**WHAT THIS TASK INVOLVES:**
Could you print, exactly as they stand, the lines from the one holding "Best Selling" to the end of the data below, and nothing more?

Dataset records
BEGIN

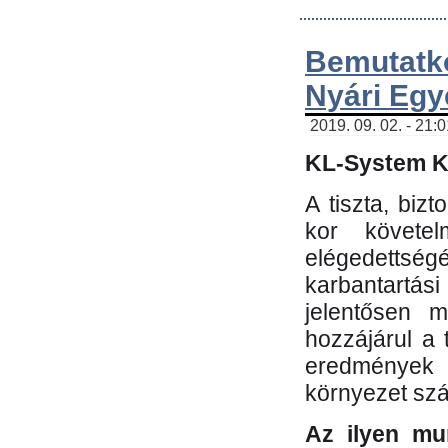
Bemutatk
Nyári Egy
2019. 09. 02. - 21:
KL-System Kf
A tiszta, bi
kor követe
elégedettség
karbantartás
jelentősen m
hozzájárul a
eredmények e
környezet sz
Az ilyen mu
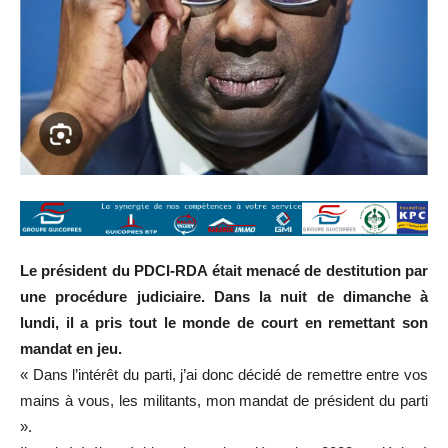
Le président du PDCI-RDA était menacé de destitution par
une procédure judiciaire. Dans la nuit de dimanche à
lundi, il a pris tout le monde de court en remettant son
mandat en jeu.
« Dans l’intérêt du parti, j’ai donc décidé de remettre entre vos
mains à vous, les militants, mon mandat de président du parti
».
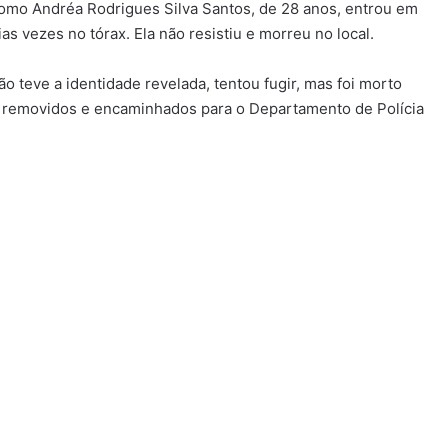
 como Andréa Rodrigues Silva Santos, de 28 anos, entrou em
ias vezes no tórax. Ela não resistiu e morreu no local.
o teve a identidade revelada, tentou fugir, mas foi morto
am removidos e encaminhados para o Departamento de Polícia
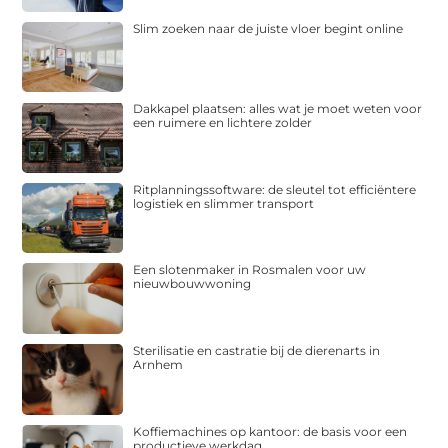
Slim zoeken naar de juiste vloer begint online
Dakkapel plaatsen: alles wat je moet weten voor
een ruimere en lichtere zolder
Ritplanningssoftware: de sleutel tot efficiëntere
logistiek en slimmer transport
Een slotenmaker in Rosmalen voor uw
nieuwbouwwoning
Sterilisatie en castratie bij de dierenarts in
Arnhem
Koffiemachines op kantoor: de basis voor een
productieve werkdag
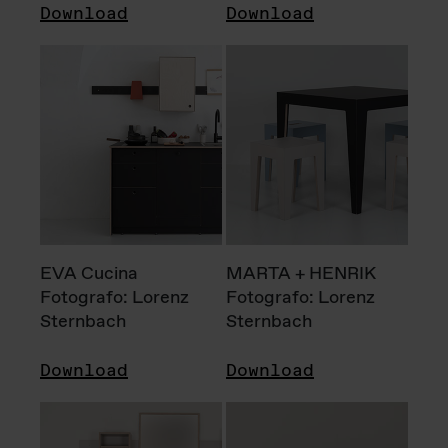
Download
Download
EVA Cucina
MARTA + HENRIK
Fotografo: Lorenz
Fotografo: Lorenz
Sternbach
Sternbach
Download
Download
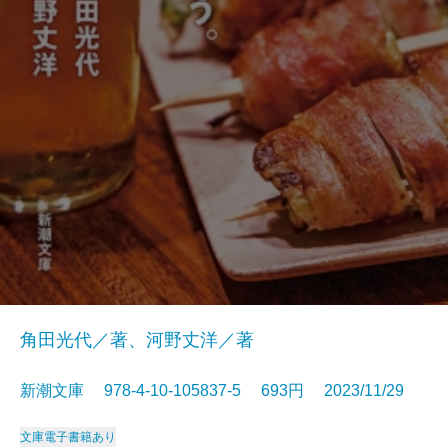
角田光代／著、河野丈洋／著
新潮文庫 978-4-10-105837-5 693円 2023/11/29
文庫
電子書籍あり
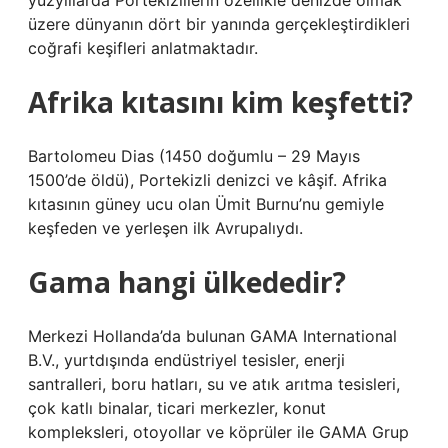
yüzyıllarda Portekizlilerin özellikle denizde olmak
üzere dünyanın dört bir yanında gerçekleştirdikleri
coğrafi keşifleri anlatmaktadır.
Afrika kıtasını kim keşfetti?
Bartolomeu Dias (1450 doğumlu – 29 Mayıs
1500’de öldü), Portekizli denizci ve kâşif. Afrika
kıtasının güney ucu olan Ümit Burnu’nu gemiyle
keşfeden ve yerleşen ilk Avrupalıydı.
Gama hangi ülkededir?
Merkezi Hollanda’da bulunan GAMA International
B.V., yurtdışında endüstriyel tesisler, enerji
santralleri, boru hatları, su ve atık arıtma tesisleri,
çok katlı binalar, ticari merkezler, konut
kompleksleri, otoyollar ve köprüler ile GAMA Grup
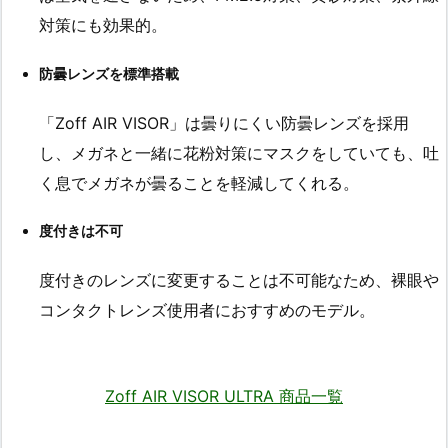
対策にも効果的。
防曇レンズを標準搭載
「Zoff AIR VISOR」は曇りにくい防曇レンズを採用
し、メガネと一緒に花粉対策にマスクをしていても、吐
く息でメガネが曇ることを軽減してくれる。
度付きは不可
度付きのレンズに変更することは不可能なため、裸眼や
コンタクトレンズ使用者におすすめのモデル。
Zoff AIR VISOR ULTRA 商品一覧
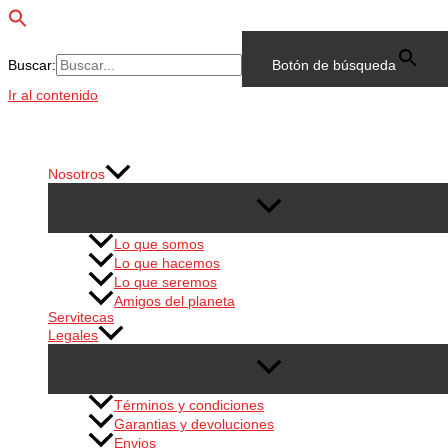
Buscar:
Botón de búsqueda
Ir al contenido
Nosotros
Lo que somos
Lo que hacemos
Lo que seremos
Amigos del planeta
Servitecas
Legales
Términos y condiciones
Garantias y devoluciones
Envios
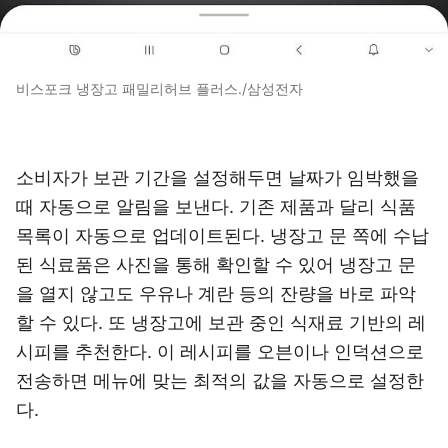
비스포크 냉장고 패밀리허브 플러스./삼성전자
소비자가 보관 기간을 설정해두면 날짜가 임박했을
때 자동으로 알림을 보낸다. 기존 제품과 달리 식품
목록이 자동으로 업데이트된다. 냉장고 문 쪽에 수납
된 식료품은 사진을 통해 확인할 수 있어 냉장고 문
을 열지 않고도 우유나 계란 등의 잔량을 바로 파악
할 수 있다. 또 냉장고에 보관 중인 식재료 기반의 레
시피를 추천한다. 이 레시피를 오븐이나 인덕션으로
전송하면 메뉴에 맞는 최적의 값을 자동으로 설정한
다.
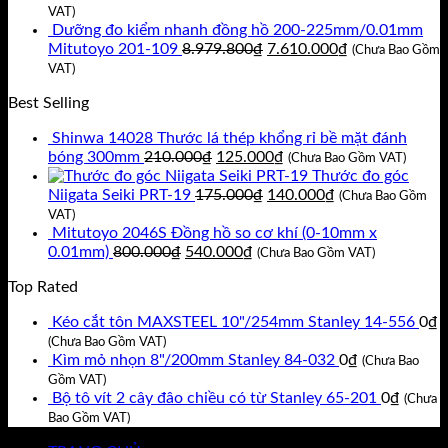
11.717.400₫.
là:
gốc
hiện
VAT)
9.930.000₫.
là:
tại
Dưỡng đo kiểm nhanh đồng hồ 200-225mm/0.01mm
8.920.800₫.
Giá
là:
Giá
Mitutoyo 201-109
8.979.800
₫
7.610.000
₫
(Chưa Bao Gồm
gốc
7.560.000₫.
hiện
VAT)
là:
tại
Best Selling
8.979.800₫.
là:
7.610.000₫.
Shinwa 14028 Thước lá thép khổng rỉ bề mặt đánh
Giá
Giá
bóng 300mm
210.000
₫
125.000
₫
(Chưa Bao Gồm VAT)
gốc
hiện
Thước đo góc
là:
Giá
tại
Giá
Niigata Seiki PRT-19
175.000
₫
140.000
₫
(Chưa Bao Gồm
210.000₫.
gốc
là:
hiện
VAT)
là:
125.000₫.
tại
Mitutoyo 2046S Đồng hồ so cơ khí (0-10mm x
Giá
Giá
175.000₫.
là:
0.01mm)
800.000
₫
540.000
₫
(Chưa Bao Gồm VAT)
gốc
hiện
140.000₫.
Top Rated
là:
tại
800.000₫.
là:
Kéo cắt tôn MAXSTEEL 10"/254mm Stanley 14-556
0
₫
540.000₫.
(Chưa Bao Gồm VAT)
Kìm mỏ nhọn 8"/200mm Stanley 84-032
0
₫
(Chưa Bao
Gồm VAT)
Bộ tô vít 2 cây đâo chiều có từ Stanley 65-201
0
₫
(Chưa
Bao Gồm VAT)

END

**WRITTEN SOLUTION:**
Best Selling
8.979.800₫.
là:
7.610.000₫.
Shinwa 14028 Thước lá thép khổng rỉ bề mặt đánh
Giá
Giá
bóng 300mm
210.000
₫
125.000
₫
(Chưa Bao Gồm VAT)
gốc
hiện
Thước đo góc
là:
Giá
tại
Giá
Niigata Seiki PRT-19
175.000
₫
140.000
₫
(Chưa Bao Gồm
210.000₫.
gốc
là:
hiện
VAT)
là:
125.000₫.
tại
Mitutoyo 2046S Đồng hồ so cơ khí (0-10mm x
Giá
Giá
175.000₫.
là:
0.01mm)
800.000
₫
540.000
₫
(Chưa Bao Gồm VAT)
gốc
hiện
140.000₫.
Top Rated
là:
tại
800.000₫.
là:
Kéo cắt tôn MAXSTEEL 10"/254mm Stanley 14-556
0
₫
540.000₫.
(Chưa Bao Gồm VAT)
Kìm mỏ nhọn 8"/200mm Stanley 84-032
0
₫
(Chưa Bao
Gồm VAT)
Bộ tô vít 2 cây đâo chiều có từ Stanley 65-201
0
₫
(Chưa
Bao Gồm VAT)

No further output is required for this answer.